"Quand j'ai lu le scénario, je me suis dit que je ne voulais pas tourner ça." Ces belles paroles viennent du réalisateur de "La Grande Muraille", Zhang Yimou.
Ben, il l'a pourtant fait, ce grand nigaud ! Avec, en plus, l'approbation de son gouvernement et une volonté d'en faire le fondement d'une saga qui transmettrait "les vertus chinoises de bravoure, d'abnégation et de sacrifice" à travers le monde.
C'est beau... Mais est-ce que tout cela est une raison bien valable d'aller voir Matt Damon (et son joli petit chignon) balancer des ribambelles de flèches sur tout un tas de bestioles vertes du haut des remparts de la Muraille de Chine ?
Le plus célèbre réalisateur chinois nous livre donc ce premier vrai représentant d'une nouvelle génération de blockbusters amenés à se développer : les coproductions sino-américaines visant à rafler un maximum de dollars/yuans sur leurs marchés respectifs. Prenez une star 100% américaine (Matt Damon donc), placez-la au coeur d'une intrigue prétexte à tous les délires habituels des blockbusters chinois (des batailles moyenâgeuses dantesques, de la voltige dans les airs et des créatures à faire tomber à la renverse n'importe quel zoologiste sain d'esprit) mais pas trop pour ne pas bouleverser le potentiel spectateur occidental et, hop, vous obtenez un produit purement commercial à gros budget avec son lot de scènes spectaculaires mais complètement dénué de surprise !
En effet, de ce point de vue, "La Grande Muraille" fait aussi bien que les blockbusters purement américains (voire même mieux que certains récemment) en remplissant pleinement son objectif de proposer un divertissement qui sait en mettre plein la vue quand il le faut tout en ne créant jamais la moindre once d'ennui (les 1h40 passent à la vitesse de la lumière).

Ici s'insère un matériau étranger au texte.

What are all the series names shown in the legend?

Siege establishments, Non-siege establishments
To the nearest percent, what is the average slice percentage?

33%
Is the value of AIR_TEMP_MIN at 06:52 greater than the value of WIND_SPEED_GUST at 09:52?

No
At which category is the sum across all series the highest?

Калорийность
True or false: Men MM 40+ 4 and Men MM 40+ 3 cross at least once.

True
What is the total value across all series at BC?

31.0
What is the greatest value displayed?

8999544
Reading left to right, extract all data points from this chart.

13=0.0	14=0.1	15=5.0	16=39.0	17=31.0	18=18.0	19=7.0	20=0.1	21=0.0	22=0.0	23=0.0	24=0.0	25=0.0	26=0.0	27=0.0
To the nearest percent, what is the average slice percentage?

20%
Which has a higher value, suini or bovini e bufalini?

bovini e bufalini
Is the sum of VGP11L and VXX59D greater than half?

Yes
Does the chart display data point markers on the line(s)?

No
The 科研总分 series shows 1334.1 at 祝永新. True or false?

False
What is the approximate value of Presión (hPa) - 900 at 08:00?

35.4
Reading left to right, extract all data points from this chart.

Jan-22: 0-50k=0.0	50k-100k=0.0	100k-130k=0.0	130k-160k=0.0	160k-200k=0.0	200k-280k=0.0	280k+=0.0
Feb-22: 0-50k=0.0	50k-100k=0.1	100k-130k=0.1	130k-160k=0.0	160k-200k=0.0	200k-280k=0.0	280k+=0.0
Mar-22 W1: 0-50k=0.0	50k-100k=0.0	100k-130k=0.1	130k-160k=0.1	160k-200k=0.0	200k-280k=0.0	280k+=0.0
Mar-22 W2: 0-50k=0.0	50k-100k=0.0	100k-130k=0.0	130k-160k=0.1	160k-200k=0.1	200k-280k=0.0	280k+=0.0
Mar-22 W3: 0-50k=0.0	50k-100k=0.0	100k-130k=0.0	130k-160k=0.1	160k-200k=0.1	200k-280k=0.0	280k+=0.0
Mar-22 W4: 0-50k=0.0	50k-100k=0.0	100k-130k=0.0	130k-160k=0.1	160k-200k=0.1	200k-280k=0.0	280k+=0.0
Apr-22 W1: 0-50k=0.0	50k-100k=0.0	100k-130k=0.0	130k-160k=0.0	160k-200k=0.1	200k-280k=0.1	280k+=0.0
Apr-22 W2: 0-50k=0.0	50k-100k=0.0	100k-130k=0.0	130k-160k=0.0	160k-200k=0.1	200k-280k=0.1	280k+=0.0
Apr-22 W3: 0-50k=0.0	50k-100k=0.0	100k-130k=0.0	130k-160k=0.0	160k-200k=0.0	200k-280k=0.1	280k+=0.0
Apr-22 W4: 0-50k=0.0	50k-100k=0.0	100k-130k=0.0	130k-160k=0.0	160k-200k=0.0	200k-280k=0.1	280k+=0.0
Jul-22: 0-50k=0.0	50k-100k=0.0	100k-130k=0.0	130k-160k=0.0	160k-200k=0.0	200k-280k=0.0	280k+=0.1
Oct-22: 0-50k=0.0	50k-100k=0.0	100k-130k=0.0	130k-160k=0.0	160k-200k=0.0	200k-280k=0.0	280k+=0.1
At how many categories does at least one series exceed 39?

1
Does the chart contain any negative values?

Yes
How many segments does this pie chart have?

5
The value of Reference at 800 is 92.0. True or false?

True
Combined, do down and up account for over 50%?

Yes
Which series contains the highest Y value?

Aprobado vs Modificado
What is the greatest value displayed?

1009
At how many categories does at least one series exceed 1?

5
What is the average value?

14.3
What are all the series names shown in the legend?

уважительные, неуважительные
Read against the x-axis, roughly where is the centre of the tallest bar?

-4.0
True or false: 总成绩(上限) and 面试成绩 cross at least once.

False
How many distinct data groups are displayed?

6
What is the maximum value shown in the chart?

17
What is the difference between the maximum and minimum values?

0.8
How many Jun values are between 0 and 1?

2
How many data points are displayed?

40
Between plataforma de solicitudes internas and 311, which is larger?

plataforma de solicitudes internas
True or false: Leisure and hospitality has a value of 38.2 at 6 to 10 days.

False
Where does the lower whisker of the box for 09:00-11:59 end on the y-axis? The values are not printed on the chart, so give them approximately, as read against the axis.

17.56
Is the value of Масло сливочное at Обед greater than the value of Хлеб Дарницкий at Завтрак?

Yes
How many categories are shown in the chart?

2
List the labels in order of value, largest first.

Seulement, il s'en approprie aussi hélas tous les majeurs défauts : une trame scénaristique rachitique où deux occidentaux, venus voler le secret de la poudre aux civilisations asiatiques, se retrouvent en plein conflit séculaire entre l'armée impériale et des meutes de dragons-aliens voulant traverser la Grande Muraille pour envahir la capitale... et c'est quasiment tout; des personnages caricaturaux à souhait quand ils ne sont pas transparents (le héros égoïste qui épouse les valeurs altruistes de l'autochtone, la jolie générale prétexte à un semblant d'amourette, le traître veule, le tout jeune soldat maladroit mais courageux,... tout est là dans un premier degré total) et surtout des seaux de couleuvres à avaler à la chaîne tant "La Grande Muraille" multiplie les énormités à se faire sortir les yeux de la tête au papier de verre.
Comment diable les soldats peuvent-ils bien gagner la première bataille vu qu'ils sont submergés de partout ?? Seules deux ou trois bestioles parviennent aux remparts alors qu'elles sont des milliers à escalader !! Ou encore pourquoi n'utilisent-ils pas leurs armes plus puissantes de suite pour annihiler les monstres en une fois ?? En des siècles de guerre, il n'y a vraiment personne qui a eu l'idée d'en capturer un pour l'étudier, il fallait vraiment la présence d'un Matt Damon pour cette illumination ?? Bref, les réponses à ces questions feront elles aussi partie des légendes anciennes...
Enfin, comme si cela ne suffisait pas, "La Grande Muraille" tombe souvent dans le côté kitch des grosses productions asiatiques avec des effets spéciaux inégaux, des idées un peu bizarres (les corps de régiments colorés façon Power Rangers) ou une volonté de trop en faire à la fois généreuse et ridicule (la virée dans les airs).
Malgré ces grosses lacunes, on ne peut pas dire qu'on passe un désagréable moment devant "La Grande Muraille", loin de là même, il est juste dommage que l'association blockbusterienne de ces deux puissances mondiales ne débouche que sur un produit si lisse, si oubliable, si calibré, si... pas grand chose en fait.